Download or read book Nile Sparrows written by Ibrahim Aslan and published by American Univ in Cairo Press. This book was released on 2009 with total page 460 pages. Available in PDF, EPUB and Kindle. Book excerpt: Set in the author's own Nile-side neighborhood of Warraq, Aslan's second novel, the first to be translated and published in English, chronicles the daily rhythm of life of rural migrants to Cairo and their complex webs of familial and neighborly relations over half a century. It opens with the mysterious disappearance of the tiny grandmother, Hanem, who is over 100 years old and is last seen by her daughter-in-law Dalal. Dalal does not have the heart to tell Hanem that her grown children Nargis and Abdel Reheem have both been dead for some time. Her grandson Mr. Abdalla, who has children of his own and not a few flecks of gray in his hair, reluctantly sets out for their home village to search for her, embarking on a bittersweet odyssey into his family's past and a confrontation with his own aging. In an elliptical narrative, Aslan limns a series of vignettes that mimic the workings of memory, moving backward and forward in time and held together by a series of recurrent figures and images. There is Abdalla's father, the tragic al-Bahey Uthman; his quirky and earthy uncle Abdel Reheem; and his sweet mother, Nargis, who dies with her simplest desires unfulfilled. Aslan's moving portrait of the quotidian dramas that constitute the lives of ordinary Egyptians is untainted by populist pretensions or belittling romanticism, and full of the humor and heartbreaking pathos that have become trademarks of the author's style.

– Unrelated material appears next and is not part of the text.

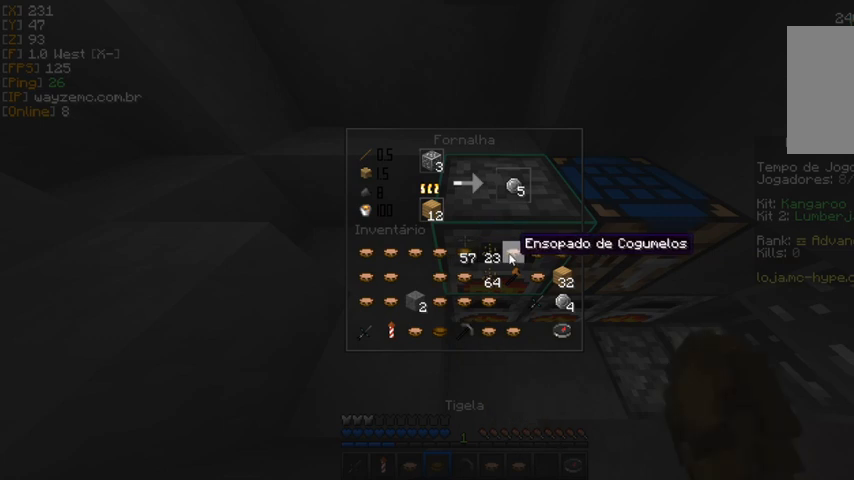
Gameplay with keyboard and mouse; each line is a JSON object with the keys and mouse buttons held at the frame after it. "events" lists presses ("down") and releases ("up") of "a" and "mouse_left" between this image and that frame as [ms after this image, input, new state], when the widget could be followed in between. "mouse_left" = the "left" button of the "mouse" list. No other keys are recorded. Fast repeated clicks can show as one long hold. Mouse movement is not recorded.
{"keys": [], "mouse": [], "events": []}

Download or read book The Crane written by Halim Barakat and published by American University in Cairo Press. This book was released on 2008-05-01 with total page 160 pages. Available in PDF, EPUB and Kindle. Book excerpt: In The Crane, the renowned Syro-Lebanese author and sociologist Halim Barakat creates a narrator who looks back wistfully on a childhood in a small village of Syria, with the image of flying cranes and in particular one wounded bird as a continuing symbol of his emotions toward the past and its impact upon his life. The narrator then travels to the United States, and, with his wife, goes through the experiences of American college life in the 1960s. He describes his participation in the political protests during that fraught decade, and goes on to depict his later life in the American capital of Washington DC and its surroundings. The link between narrator and author is clearly a close one, and yet the careful way in which the narrative's sequence is constructed allows the reader to invoke the world of the imagination in interpreting this nostalgic account of a Middle Eastern childhood and its international aftermath.